# Southwest Garden Railroad Show



## Bob Baxter (Jan 3, 2008)

*This came as an email last night. There was much talk about it at the BTS and this is the first official confirmation that it will happen*.





* I am excited to announce the Southwest Garden Railroad Show which will be held in the beautiful Fairplex in Pomona, California. The dates for the show will be Saturday October 31, 2009 and November 1, 2009. Hours are 9 am to 6 pm on Saturday and 9 am to 4 pm on Sunday.*

* Southern California has been lucky enough to have The Big Train Show for many years. First held, at the Queen Mary, it eventually moved to the Ontario Convention Center. Thanks to the great vision of the promoter, these shows have shown the excitement and the viability of a large scale train show. Since the Big Train Show has decided to go all scales, I want to continue the tradition the Queen Mary show started in the beginning.
Having the show at the Fairplex next to their magnificent Garden Railroad seems to be a natural choice for a garden railroad show. I invite everyone to come and enjoy the fun. The interest and excitement for this show has been overwhelming. I have received pledges from over 60 vendors from literally coast to coast.
I have also invited many displays and I expect more. So there will be many vendors and displays to introduce the general public to the wonderful world of garden railroading. The hope is that some will want to have a railroad of their own and the hobby will grow. We all need to work together to promote the hobby.
Time is short and I expect the booths to fill up quickly. Please sign up for booths soon and spread the word to everyone. Let’s continue the great tradition of fellowship and fun.
I have attached the registration form and the press release. Please don't hesitate to contact me with any questions or suggestions. I am looking forward in working with you for years to come.

* * Thank you, 
*
* David Roberts
* *24595 Hedge Lane*
*Paola, Ks 66071*
*913-406-3400*


*Email: [email protected]*

*Small Rails Productions*


----------



## Mike Reilley (Jan 2, 2008)

This is great news. The last all G show a the Fairplex was really good.


----------



## Greg Elmassian (Jan 3, 2008)

I'm IN! 

Greg


----------



## barnmichael (Jan 2, 2008)

Great News! Unfortunately, way too far for me to travel, but I know it will be a good event. 

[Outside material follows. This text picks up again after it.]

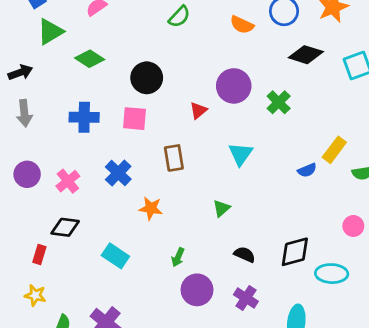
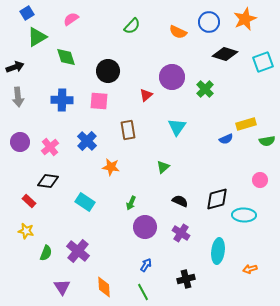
green diamond: (90, 59) -> (66, 57), turned 40
yellow rectangle: (334, 150) -> (246, 124), turned 36
red rectangle: (39, 255) -> (29, 201), turned -64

Going to have to change the name, though. I can pronounce SEGRS and HAGRS, but SWGRS is a little difficult. The best I can do sounds like 'swaggers' which somehow sounds inappropriate. 


BTW, don't forget to post pictures!


----------



## vsmith (Jan 2, 2008)

There is an advertisement in the recent GR issue and now there is a website 

http://www.swgrs.com/modx-1.0.0-rc1/

I just now found out about this show, sure not alot of talk about it online? Given the switch at the BTS to all scales and the gnashing of teeth that caused I would think having a dedicted Large Scale show again would garner more discussion.

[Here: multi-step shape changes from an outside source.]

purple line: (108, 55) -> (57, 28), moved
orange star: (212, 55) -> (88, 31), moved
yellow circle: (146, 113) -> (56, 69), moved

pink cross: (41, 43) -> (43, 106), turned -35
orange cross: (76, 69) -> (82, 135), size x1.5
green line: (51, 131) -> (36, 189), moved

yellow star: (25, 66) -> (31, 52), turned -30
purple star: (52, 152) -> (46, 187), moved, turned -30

I'm goin'... got stuff to enter in the contests

Will we have a booth? Anyone even considered it?


----------



## vsmith (Jan 2, 2008)

Aaargh ..found the other thread on this: 
http://www.mylargescale.com/Communi...fault.aspx


----------



## John J (Dec 29, 2007)

I am going to try and come. Have to see how things shake out by that time of the month


----------



## Greg Elmassian (Jan 3, 2008)

I guess being a new show, people do not know what to expect? 

Greg


----------



## aceinspp (Jan 2, 2008)

Well I know I would go if it where closer. O well We get our chance again next year here. Guess i can save up for that one. Everyone take lots of pics so I can see what I missed out on. Greg if they have a show car guess you will have to get for me.







Later RJD


----------



## Greg Elmassian (Jan 3, 2008)

There will be a slight handling charge, sorry! 

hahahaha 

Sure, send me your list of stuff... 

Greg


----------



## gscaleisfun (Jan 14, 2008)

There isn't going to be a show car at this show. Instead, We have a commemorative Station that will be sold. 
I'd post a picture but , I don't know how.


----------



## gscaleisfun (Jan 14, 2008)




----------



## gscaleisfun (Jan 14, 2008)

[No message]


----------



## gscaleisfun (Jan 14, 2008)




----------



## Greg Elmassian (Jan 3, 2008)

You need to have the picture on the web... upload it to your 1st class space and display it.. use the image button to do both operations at the same time. 

Regards, Greg


----------